TASK REQUIREMENTS: Extract every entry word for word.

INPUT ROWS:

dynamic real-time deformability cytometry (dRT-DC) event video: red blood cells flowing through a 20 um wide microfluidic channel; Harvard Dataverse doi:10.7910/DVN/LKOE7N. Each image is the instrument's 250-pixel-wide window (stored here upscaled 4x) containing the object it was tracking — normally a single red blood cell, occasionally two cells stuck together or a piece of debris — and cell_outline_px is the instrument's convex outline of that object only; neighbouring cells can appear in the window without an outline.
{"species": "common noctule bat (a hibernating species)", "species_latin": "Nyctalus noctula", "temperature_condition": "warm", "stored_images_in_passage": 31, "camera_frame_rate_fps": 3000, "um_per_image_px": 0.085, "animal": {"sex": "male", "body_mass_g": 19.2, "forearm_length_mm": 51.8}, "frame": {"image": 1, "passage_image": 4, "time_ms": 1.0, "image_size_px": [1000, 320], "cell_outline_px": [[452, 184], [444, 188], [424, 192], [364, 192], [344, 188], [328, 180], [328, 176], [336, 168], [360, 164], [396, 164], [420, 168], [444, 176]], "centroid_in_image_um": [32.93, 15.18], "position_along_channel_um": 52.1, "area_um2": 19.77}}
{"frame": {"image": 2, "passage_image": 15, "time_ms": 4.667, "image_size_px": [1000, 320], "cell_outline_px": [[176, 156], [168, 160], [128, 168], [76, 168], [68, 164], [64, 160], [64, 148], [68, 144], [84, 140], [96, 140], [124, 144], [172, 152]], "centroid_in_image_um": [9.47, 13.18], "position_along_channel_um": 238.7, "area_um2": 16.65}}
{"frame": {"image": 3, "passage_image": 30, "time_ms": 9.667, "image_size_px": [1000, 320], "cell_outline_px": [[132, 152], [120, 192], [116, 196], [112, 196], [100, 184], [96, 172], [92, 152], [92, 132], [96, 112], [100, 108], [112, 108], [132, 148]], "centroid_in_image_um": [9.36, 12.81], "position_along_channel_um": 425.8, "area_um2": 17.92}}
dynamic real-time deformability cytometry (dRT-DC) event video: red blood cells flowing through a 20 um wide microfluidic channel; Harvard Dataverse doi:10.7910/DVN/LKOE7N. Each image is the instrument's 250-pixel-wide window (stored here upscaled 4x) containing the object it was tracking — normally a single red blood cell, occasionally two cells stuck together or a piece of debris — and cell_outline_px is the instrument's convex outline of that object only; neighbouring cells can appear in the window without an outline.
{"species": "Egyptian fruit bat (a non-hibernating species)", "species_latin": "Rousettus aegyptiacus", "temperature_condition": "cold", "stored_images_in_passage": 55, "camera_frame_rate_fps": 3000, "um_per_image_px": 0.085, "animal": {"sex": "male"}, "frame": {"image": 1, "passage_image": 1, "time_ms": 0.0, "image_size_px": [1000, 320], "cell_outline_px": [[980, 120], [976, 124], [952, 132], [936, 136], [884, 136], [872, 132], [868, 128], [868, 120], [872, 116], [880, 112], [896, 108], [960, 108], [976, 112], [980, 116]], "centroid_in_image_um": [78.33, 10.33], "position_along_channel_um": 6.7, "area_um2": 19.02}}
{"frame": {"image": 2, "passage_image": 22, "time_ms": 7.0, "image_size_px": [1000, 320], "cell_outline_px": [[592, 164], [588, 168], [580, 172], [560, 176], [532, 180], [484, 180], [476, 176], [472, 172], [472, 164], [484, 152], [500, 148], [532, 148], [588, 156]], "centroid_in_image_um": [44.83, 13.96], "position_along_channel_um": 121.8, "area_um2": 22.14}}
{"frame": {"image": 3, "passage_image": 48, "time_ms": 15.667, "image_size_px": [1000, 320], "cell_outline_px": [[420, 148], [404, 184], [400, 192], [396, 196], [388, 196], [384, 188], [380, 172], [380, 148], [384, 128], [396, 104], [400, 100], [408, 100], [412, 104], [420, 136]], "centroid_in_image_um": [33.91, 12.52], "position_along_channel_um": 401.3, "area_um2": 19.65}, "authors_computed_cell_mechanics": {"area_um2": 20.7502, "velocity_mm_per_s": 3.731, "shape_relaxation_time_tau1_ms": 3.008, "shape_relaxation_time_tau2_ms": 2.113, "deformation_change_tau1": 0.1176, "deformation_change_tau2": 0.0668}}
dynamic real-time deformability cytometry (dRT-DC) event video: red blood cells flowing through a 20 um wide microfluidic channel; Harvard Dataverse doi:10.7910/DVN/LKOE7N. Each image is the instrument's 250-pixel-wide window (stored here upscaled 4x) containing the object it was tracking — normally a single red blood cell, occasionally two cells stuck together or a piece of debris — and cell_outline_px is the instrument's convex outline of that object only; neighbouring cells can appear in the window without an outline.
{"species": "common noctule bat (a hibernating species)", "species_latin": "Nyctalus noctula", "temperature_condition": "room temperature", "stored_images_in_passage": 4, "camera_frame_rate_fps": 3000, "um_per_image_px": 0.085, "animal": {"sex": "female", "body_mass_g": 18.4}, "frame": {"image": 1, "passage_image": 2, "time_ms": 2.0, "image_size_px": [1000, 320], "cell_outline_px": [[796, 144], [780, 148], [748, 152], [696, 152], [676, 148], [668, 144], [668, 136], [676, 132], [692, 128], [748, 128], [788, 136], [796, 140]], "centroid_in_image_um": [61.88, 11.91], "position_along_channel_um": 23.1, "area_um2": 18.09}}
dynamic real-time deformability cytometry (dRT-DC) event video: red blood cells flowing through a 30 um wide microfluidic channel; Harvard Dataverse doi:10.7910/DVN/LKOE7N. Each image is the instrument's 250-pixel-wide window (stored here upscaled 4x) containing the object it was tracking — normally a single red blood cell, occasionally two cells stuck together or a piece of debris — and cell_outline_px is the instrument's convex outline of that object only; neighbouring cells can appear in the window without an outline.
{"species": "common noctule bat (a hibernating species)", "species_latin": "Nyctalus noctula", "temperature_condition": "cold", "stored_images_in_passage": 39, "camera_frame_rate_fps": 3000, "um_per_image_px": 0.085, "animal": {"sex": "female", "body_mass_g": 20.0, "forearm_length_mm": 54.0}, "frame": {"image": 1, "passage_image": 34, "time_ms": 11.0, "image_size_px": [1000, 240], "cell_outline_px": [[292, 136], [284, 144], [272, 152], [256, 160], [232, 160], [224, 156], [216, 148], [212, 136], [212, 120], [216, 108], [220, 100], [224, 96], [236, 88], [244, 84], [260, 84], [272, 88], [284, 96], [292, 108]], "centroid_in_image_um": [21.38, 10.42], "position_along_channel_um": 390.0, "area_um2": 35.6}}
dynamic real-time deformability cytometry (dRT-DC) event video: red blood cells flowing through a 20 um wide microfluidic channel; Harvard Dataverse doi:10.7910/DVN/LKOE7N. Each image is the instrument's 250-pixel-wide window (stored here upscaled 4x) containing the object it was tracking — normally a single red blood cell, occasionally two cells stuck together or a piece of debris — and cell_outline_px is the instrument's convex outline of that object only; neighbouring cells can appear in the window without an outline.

ANSWER TO THIS PROBLEM:
dynamic real-time deformability cytometry (dRT-DC) event video: red blood cells flowing through a 20 um wide microfluidic channel; Harvard Dataverse doi:10.7910/DVN/LKOE7N. Each image is the instrument's 250-pixel-wide window (stored here upscaled 4x) containing the object it was tracking — normally a single red blood cell, occasionally two cells stuck together or a piece of debris — and cell_outline_px is the instrument's convex outline of that object only; neighbouring cells can appear in the window without an outline.
{"species": "common noctule bat (a hibernating species)", "species_latin": "Nyctalus noctula", "temperature_condition": "warm", "stored_images_in_passage": 31, "camera_frame_rate_fps": 3000, "um_per_image_px": 0.085, "animal": {"sex": "male", "body_mass_g": 19.2, "forearm_length_mm": 51.8}, "frame": {"image": 1, "passage_image": 4, "time_ms": 1.0, "image_size_px": [1000, 320], "cell_outline_px": [[452, 184], [444, 188], [424, 192], [364, 192], [344, 188], [328, 180], [328, 176], [336, 168], [360, 164], [396, 164], [420, 168], [444, 176]], "centroid_in_image_um": [32.93, 15.18], "position_along_channel_um": 52.1, "area_um2": 19.77}}
{"frame": {"image": 2, "passage_image": 15, "time_ms": 4.667, "image_size_px": [1000, 320], "cell_outline_px": [[176, 156], [168, 160], [128, 168], [76, 168], [68, 164], [64, 160], [64, 148], [68, 144], [84, 140], [96, 140], [124, 144], [172, 152]], "centroid_in_image_um": [9.47, 13.18], "position_along_channel_um": 238.7, "area_um2": 16.65}}
{"frame": {"image": 3, "passage_image": 30, "time_ms": 9.667, "image_size_px": [1000, 320], "cell_outline_px": [[132, 152], [120, 192], [116, 196], [112, 196], [100, 184], [96, 172], [92, 152], [92, 132], [96, 112], [100, 108], [112, 108], [132, 148]], "centroid_in_image_um": [9.36, 12.81], "position_along_channel_um": 425.8, "area_um2": 17.92}}
dynamic real-time deformability cytometry (dRT-DC) event video: red blood cells flowing through a 20 um wide microfluidic channel; Harvard Dataverse doi:10.7910/DVN/LKOE7N. Each image is the instrument's 250-pixel-wide window (stored here upscaled 4x) containing the object it was tracking — normally a single red blood cell, occasionally two cells stuck together or a piece of debris — and cell_outline_px is the instrument's convex outline of that object only; neighbouring cells can appear in the window without an outline.
{"species": "Egyptian fruit bat (a non-hibernating species)", "species_latin": "Rousettus aegyptiacus", "temperature_condition": "cold", "stored_images_in_passage": 55, "camera_frame_rate_fps": 3000, "um_per_image_px": 0.085, "animal": {"sex": "male"}, "frame": {"image": 1, "passage_image": 1, "time_ms": 0.0, "image_size_px": [1000, 320], "cell_outline_px": [[980, 120], [976, 124], [952, 132], [936, 136], [884, 136], [872, 132], [868, 128], [868, 120], [872, 116], [880, 112], [896, 108], [960, 108], [976, 112], [980, 116]], "centroid_in_image_um": [78.33, 10.33], "position_along_channel_um": 6.7, "area_um2": 19.02}}
{"frame": {"image": 2, "passage_image": 22, "time_ms": 7.0, "image_size_px": [1000, 320], "cell_outline_px": [[592, 164], [588, 168], [580, 172], [560, 176], [532, 180], [484, 180], [476, 176], [472, 172], [472, 164], [484, 152], [500, 148], [532, 148], [588, 156]], "centroid_in_image_um": [44.83, 13.96], "position_along_channel_um": 121.8, "area_um2": 22.14}}
{"frame": {"image": 3, "passage_image": 48, "time_ms": 15.667, "image_size_px": [1000, 320], "cell_outline_px": [[420, 148], [404, 184], [400, 192], [396, 196], [388, 196], [384, 188], [380, 172], [380, 148], [384, 128], [396, 104], [400, 100], [408, 100], [412, 104], [420, 136]], "centroid_in_image_um": [33.91, 12.52], "position_along_channel_um": 401.3, "area_um2": 19.65}, "authors_computed_cell_mechanics": {"area_um2": 20.7502, "velocity_mm_per_s": 3.731, "shape_relaxation_time_tau1_ms": 3.008, "shape_relaxation_time_tau2_ms": 2.113, "deformation_change_tau1": 0.1176, "deformation_change_tau2": 0.0668}}
dynamic real-time deformability cytometry (dRT-DC) event video: red blood cells flowing through a 20 um wide microfluidic channel; Harvard Dataverse doi:10.7910/DVN/LKOE7N. Each image is the instrument's 250-pixel-wide window (stored here upscaled 4x) containing the object it was tracking — normally a single red blood cell, occasionally two cells stuck together or a piece of debris — and cell_outline_px is the instrument's convex outline of that object only; neighbouring cells can appear in the window without an outline.
{"species": "common noctule bat (a hibernating species)", "species_latin": "Nyctalus noctula", "temperature_condition": "room temperature", "stored_images_in_passage": 4, "camera_frame_rate_fps": 3000, "um_per_image_px": 0.085, "animal": {"sex": "female", "body_mass_g": 18.4}, "frame": {"image": 1, "passage_image": 2, "time_ms": 2.0, "image_size_px": [1000, 320], "cell_outline_px": [[796, 144], [780, 148], [748, 152], [696, 152], [676, 148], [668, 144], [668, 136], [676, 132], [692, 128], [748, 128], [788, 136], [796, 140]], "centroid_in_image_um": [61.88, 11.91], "position_along_channel_um": 23.1, "area_um2": 18.09}}
dynamic real-time deformability cytometry (dRT-DC) event video: red blood cells flowing through a 30 um wide microfluidic channel; Harvard Dataverse doi:10.7910/DVN/LKOE7N. Each image is the instrument's 250-pixel-wide window (stored here upscaled 4x) containing the object it was tracking — normally a single red blood cell, occasionally two cells stuck together or a piece of debris — and cell_outline_px is the instrument's convex outline of that object only; neighbouring cells can appear in the window without an outline.
{"species": "common noctule bat (a hibernating species)", "species_latin": "Nyctalus noctula", "temperature_condition": "cold", "stored_images_in_passage": 39, "camera_frame_rate_fps": 3000, "um_per_image_px": 0.085, "animal": {"sex": "female", "body_mass_g": 20.0, "forearm_length_mm": 54.0}, "frame": {"image": 1, "passage_image": 34, "time_ms": 11.0, "image_size_px": [1000, 240], "cell_outline_px": [[292, 136], [284, 144], [272, 152], [256, 160], [232, 160], [224, 156], [216, 148], [212, 136], [212, 120], [216, 108], [220, 100], [224, 96], [236, 88], [244, 84], [260, 84], [272, 88], [284, 96], [292, 108]], "centroid_in_image_um": [21.38, 10.42], "position_along_channel_um": 390.0, "area_um2": 35.6}}
dynamic real-time deformability cytometry (dRT-DC) event video: red blood cells flowing through a 20 um wide microfluidic channel; Harvard Dataverse doi:10.7910/DVN/LKOE7N. Each image is the instrument's 250-pixel-wide window (stored here upscaled 4x) containing the object it was tracking — normally a single red blood cell, occasionally two cells stuck together or a piece of debris — and cell_outline_px is the instrument's convex outline of that object only; neighbouring cells can appear in the window without an outline.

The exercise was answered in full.